The age distribution was 22 people (23.7%) under the age of 18, 5 people (5.4%) aged 18 to 24, 24 people (25.8%) aged 25 to 44, 33 people (35.5%) aged 45 to 64, and 9 people (9.7%) who were 65 or older. The median age was 39.8 years. For every 100 females, there were 111.4 males. For every 100 females age 18 and over, there were 121.9 males.

There were 40 housing units at an average density of 465.1 per square mile, of the occupied units 16 (43.2%) were owner-occupied and 21 (56.8%) were rented. The homeowner vacancy rate was 0%; the rental vacancy rate was 4.5%. 38 people (40.9% of the population) lived in owner-occupied housing units and 55 people (59.1%) lived in rental housing units.

===2000 census===
At the 2000 census there were 120 people, 40 households, and 29 families in the CDP. The population density was 1,135.4 PD/sqmi. There were 42 housing units at an average density of 397.4 /sqmi. The racial makeup of the CDP was 74.17% White, 0.83% Native American, 23.33% from other races, and 1.67% from two or more races. 23.33% of the population were Hispanic or Latino of any race.
Of the 40 households 42.5% had children under the age of 18 living with them, 52.5% were married couples living together, 15.0% had a female householder with no husband present, and 27.5% were non-families. 17.5% of households were one person and 2.5% were one person aged 65 or older. The average household size was 3.00 and the average family size was 3.38.

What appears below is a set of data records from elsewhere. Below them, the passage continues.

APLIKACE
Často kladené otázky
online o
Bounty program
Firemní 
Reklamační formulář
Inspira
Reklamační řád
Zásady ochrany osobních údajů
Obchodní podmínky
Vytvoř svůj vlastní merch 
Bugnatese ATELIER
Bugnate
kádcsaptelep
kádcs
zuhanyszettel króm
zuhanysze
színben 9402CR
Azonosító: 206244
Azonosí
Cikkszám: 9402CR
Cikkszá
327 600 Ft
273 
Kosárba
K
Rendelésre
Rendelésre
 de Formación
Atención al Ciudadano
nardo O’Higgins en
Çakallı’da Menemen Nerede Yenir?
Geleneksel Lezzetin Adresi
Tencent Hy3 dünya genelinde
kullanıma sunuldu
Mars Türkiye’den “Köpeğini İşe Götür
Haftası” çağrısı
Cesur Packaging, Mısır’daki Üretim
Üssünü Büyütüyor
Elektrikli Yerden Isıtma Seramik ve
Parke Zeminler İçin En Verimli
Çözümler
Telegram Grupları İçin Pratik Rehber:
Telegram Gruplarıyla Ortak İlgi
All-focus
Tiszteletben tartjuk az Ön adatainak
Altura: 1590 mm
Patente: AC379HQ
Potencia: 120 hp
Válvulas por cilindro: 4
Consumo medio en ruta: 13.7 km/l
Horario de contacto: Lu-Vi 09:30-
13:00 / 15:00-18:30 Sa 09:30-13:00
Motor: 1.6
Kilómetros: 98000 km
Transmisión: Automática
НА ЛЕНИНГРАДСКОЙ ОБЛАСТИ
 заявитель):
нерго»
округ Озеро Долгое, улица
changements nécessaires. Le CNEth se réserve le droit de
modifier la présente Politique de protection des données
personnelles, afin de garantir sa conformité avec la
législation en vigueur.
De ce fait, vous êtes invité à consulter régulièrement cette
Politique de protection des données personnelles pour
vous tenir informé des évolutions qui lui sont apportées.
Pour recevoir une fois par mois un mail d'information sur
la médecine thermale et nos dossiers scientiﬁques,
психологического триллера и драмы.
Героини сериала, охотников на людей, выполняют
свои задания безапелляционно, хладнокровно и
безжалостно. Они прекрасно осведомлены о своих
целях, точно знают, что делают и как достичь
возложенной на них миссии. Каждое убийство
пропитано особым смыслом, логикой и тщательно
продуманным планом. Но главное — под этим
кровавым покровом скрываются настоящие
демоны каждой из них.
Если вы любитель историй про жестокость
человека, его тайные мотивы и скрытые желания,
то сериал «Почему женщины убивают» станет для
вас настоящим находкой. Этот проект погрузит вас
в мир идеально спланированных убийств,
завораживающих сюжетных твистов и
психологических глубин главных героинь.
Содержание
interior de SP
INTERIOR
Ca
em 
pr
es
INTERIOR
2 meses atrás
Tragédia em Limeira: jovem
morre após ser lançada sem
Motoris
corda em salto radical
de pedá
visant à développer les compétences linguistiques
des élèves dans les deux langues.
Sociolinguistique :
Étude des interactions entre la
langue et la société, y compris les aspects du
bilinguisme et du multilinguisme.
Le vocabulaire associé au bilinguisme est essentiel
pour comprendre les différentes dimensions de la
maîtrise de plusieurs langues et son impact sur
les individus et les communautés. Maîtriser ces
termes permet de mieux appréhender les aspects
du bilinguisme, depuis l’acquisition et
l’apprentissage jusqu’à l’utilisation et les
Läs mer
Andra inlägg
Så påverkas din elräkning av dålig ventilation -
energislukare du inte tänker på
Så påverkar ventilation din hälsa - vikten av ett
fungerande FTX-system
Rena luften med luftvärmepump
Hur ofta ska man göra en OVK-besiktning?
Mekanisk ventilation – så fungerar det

The age distribution was 32.5% under the age of 18, 10.8% from 18 to 24, 32.5% from 25 to 44, 14.2% from 45 to 64, and 10.0% 65 or older. The median age was 30 years. For every 100 females, there were 100.0 males. For every 100 females age 18 and over, there were 102.5 males.

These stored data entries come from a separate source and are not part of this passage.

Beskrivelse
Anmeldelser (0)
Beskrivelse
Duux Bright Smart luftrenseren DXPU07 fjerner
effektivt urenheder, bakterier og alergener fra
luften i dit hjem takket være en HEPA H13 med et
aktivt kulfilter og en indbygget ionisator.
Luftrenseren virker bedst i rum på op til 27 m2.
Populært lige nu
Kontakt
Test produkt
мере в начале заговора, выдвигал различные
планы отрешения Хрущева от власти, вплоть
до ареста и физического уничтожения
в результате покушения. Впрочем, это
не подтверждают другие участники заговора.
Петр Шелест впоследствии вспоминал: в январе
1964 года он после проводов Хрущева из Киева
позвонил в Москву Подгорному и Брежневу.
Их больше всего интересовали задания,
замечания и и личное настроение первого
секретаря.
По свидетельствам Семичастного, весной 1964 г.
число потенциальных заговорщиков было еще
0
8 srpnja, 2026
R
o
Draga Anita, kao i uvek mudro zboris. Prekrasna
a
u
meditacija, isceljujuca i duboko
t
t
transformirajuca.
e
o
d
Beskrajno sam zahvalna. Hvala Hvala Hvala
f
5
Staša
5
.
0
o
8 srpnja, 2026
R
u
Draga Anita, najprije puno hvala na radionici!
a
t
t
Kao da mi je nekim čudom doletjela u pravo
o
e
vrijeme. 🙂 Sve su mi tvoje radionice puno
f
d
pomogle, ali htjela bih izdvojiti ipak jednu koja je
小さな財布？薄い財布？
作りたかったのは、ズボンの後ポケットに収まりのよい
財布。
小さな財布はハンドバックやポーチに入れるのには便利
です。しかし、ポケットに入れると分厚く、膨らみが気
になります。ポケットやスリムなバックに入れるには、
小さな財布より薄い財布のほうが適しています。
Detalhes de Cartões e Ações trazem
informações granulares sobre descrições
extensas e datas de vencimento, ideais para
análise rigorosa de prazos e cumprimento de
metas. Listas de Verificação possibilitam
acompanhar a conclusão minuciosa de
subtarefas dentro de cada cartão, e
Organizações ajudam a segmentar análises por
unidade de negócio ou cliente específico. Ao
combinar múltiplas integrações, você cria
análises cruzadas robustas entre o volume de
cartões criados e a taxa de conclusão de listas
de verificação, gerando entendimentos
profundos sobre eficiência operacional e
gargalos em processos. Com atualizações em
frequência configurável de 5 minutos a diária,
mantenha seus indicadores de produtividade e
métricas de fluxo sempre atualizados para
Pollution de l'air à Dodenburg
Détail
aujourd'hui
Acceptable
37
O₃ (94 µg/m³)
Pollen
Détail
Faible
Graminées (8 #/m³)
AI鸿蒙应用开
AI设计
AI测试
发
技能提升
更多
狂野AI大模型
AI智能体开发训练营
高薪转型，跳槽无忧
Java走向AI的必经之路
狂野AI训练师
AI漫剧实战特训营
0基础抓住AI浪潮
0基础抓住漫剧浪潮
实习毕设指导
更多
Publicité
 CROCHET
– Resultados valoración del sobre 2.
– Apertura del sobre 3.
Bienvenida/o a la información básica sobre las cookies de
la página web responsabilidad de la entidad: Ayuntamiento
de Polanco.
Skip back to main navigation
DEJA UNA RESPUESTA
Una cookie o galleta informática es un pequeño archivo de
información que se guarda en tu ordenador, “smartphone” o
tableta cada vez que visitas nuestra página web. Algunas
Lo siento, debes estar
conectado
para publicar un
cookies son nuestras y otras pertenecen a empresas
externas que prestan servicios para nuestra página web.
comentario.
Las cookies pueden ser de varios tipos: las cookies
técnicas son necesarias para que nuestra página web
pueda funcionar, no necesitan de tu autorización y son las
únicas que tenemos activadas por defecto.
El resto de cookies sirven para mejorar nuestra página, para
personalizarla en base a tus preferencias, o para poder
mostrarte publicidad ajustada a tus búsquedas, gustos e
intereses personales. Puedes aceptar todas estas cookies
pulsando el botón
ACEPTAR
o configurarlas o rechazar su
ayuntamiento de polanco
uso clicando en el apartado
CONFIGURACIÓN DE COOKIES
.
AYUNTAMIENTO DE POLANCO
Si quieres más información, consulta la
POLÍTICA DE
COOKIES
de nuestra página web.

The median household income was $48,000 and the median family income was $46,250. Males had a median income of $35,833 versus $13,750 for females. The per capita income for the CDP was $15,344. There were 11.1% of families and 19.0% of the population living below the poverty line, including 32.4% of under eighteens and none of those over 64.